Rebate forms can be used to get cash back or products.
8. Make a brief list of things you really need right now -
For things that you need there is Free Cycle across the country. In Cobb county, you join freecycle Cobb. You have to join online and then donate something; then you can ask for things that you need.
Also available - you can list items for trade or barter on craigslist or place listing for items you need and what you will trade or that you are looking to buy it reasonably.
* Find out what assets that you have and what they are worth. It might not be advisable to redeem them because you lose money and won't have them later if you need them. However, what you need to do now, you will do; and, you are capable of working with your assets in the best way possible.

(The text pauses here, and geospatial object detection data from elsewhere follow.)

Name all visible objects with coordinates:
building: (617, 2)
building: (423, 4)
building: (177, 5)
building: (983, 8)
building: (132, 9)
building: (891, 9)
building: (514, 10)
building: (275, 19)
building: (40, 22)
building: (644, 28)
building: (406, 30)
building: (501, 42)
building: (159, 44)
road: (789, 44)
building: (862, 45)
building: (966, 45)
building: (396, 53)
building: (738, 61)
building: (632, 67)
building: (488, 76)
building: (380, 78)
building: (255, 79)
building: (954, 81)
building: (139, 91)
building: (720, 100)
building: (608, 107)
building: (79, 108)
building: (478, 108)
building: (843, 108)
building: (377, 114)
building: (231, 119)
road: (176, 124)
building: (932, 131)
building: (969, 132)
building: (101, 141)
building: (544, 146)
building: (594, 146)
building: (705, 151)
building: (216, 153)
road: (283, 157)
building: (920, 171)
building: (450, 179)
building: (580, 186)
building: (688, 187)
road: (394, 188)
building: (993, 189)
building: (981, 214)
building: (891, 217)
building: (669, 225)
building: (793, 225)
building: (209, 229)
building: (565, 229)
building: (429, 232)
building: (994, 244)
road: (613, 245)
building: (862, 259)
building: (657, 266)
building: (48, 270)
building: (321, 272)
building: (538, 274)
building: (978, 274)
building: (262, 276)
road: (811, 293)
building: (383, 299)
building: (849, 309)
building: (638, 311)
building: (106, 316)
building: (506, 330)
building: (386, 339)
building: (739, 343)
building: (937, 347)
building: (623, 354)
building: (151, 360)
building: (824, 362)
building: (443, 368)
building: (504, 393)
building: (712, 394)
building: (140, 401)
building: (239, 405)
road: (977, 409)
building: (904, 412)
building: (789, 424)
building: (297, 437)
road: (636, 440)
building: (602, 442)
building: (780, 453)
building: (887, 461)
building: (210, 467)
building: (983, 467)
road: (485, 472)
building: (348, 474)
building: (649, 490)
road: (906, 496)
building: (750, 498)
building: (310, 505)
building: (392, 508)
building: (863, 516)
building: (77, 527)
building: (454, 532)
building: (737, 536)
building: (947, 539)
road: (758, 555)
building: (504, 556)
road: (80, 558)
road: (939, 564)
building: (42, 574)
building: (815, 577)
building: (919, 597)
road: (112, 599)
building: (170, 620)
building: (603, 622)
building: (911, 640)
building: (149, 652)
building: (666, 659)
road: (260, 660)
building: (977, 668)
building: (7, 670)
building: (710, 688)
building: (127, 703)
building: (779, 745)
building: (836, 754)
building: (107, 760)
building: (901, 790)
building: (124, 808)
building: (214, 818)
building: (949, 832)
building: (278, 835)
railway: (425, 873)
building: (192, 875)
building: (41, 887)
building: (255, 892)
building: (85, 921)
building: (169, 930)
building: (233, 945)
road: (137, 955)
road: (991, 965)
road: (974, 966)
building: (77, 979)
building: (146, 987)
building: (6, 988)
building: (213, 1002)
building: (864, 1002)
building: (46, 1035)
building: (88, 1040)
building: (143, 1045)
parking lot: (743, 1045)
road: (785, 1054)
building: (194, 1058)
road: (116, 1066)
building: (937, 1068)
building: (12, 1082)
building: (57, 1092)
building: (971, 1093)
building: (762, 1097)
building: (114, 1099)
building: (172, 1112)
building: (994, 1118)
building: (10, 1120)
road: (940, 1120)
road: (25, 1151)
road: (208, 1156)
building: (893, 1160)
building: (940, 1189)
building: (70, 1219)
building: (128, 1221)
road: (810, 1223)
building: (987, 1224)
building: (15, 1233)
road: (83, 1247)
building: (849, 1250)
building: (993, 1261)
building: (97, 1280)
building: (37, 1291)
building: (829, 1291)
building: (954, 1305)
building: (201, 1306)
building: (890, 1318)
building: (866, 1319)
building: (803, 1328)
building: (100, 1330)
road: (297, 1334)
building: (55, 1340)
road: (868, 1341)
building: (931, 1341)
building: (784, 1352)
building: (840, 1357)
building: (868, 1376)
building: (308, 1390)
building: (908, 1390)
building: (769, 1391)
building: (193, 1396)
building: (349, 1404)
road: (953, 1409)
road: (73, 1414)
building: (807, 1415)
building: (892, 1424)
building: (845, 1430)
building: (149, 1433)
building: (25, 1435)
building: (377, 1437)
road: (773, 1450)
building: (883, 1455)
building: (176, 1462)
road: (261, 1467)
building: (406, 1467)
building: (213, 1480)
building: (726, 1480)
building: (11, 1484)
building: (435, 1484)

Between couples whose finances are intertwined - all these matters need to be considered jointly and openly with one another throughout the process. What you sell affects others in your family - be open about it and why.
9. As a last resort -
If you can get SSI, there is less government involvement in your life than having to go through a case worker at social services. Food stamps might also be available for your situation, usually through family and children services even if you are a single person.
Sometimes there is an unearned tax refund. Check with IRS. If there is money available take advantage of it. If you paid taxes and are due a refund, make sure that you file the proper forms and get that to which you are entitled.
If you are raising grandchildren you should be able to get kinship care funds.
If you get SSI, the children may also qualify for it.
SSI applications are made through the Social Security Administration office. There is an appeals process that is commonly necessary before receiving it but not always. Application processes take several months.
There are food banks in your community. Expect to take identification and proof of your income or lack thereof, possibly utility bills and rent receipts.
For necessary medicines, some of the pharmaceutical companies are helping with that. Check with your doctor, pharmacist, church, social worker or online by name of manufacturer, name of drug. There is a program for low-cost, sliding scale and possibly free medications for those in need that is being run by the pharmaceutical companies.
Practice this sentence, " Doctor, do you have any samples?"
Wal Mart and some other pharmacies have a list of generic medicines for only $4.00. See if there is a medicine that is on the list that will do the same thing that a more expensive drug would cost and have your doctor prescribe that medicine.
10. Some important notes about where you are now -
* BUYING ON SALE DOES NOT GIVE YOU THE MONEY YOU SAVED!
- Buying on sale does not give you the money you saved unless the item is
critical to your survival and at a price and quantity you can use right now.
* Beans alone are not a sufficient protein source - when you think of
protein for each day - this means, meat, chicken, fish, eggs, beef, pork,
tuna, salmon, etc. They are expensive and without them, you and your family
won't survive the stresses ahead of you. Beans and rice make a complete
protein when eggs, chicken or beef are added to them.
* When you get down - and it seems hopeless - make a list of 25 things you
are grateful for - start the list with this one - write it down:
1. "I am glad we have toilet paper."
If you don't have that, then you're really going to have to think of something to start your list. And, make the list anyway. Then, get on with it because a new world of discovery awaits you and your family as you make this journey. It is a process and each part holds new things to learn, to explore and new possibilities and opportunities. You have the good sense you need - use it.
PRAY. GOD HOLDS THE UNIVERSE IN HIS HANDS, YOU ARE IMPORTANT TO HIM. PRAY And - Take the actions you need to take as intelligently as you can.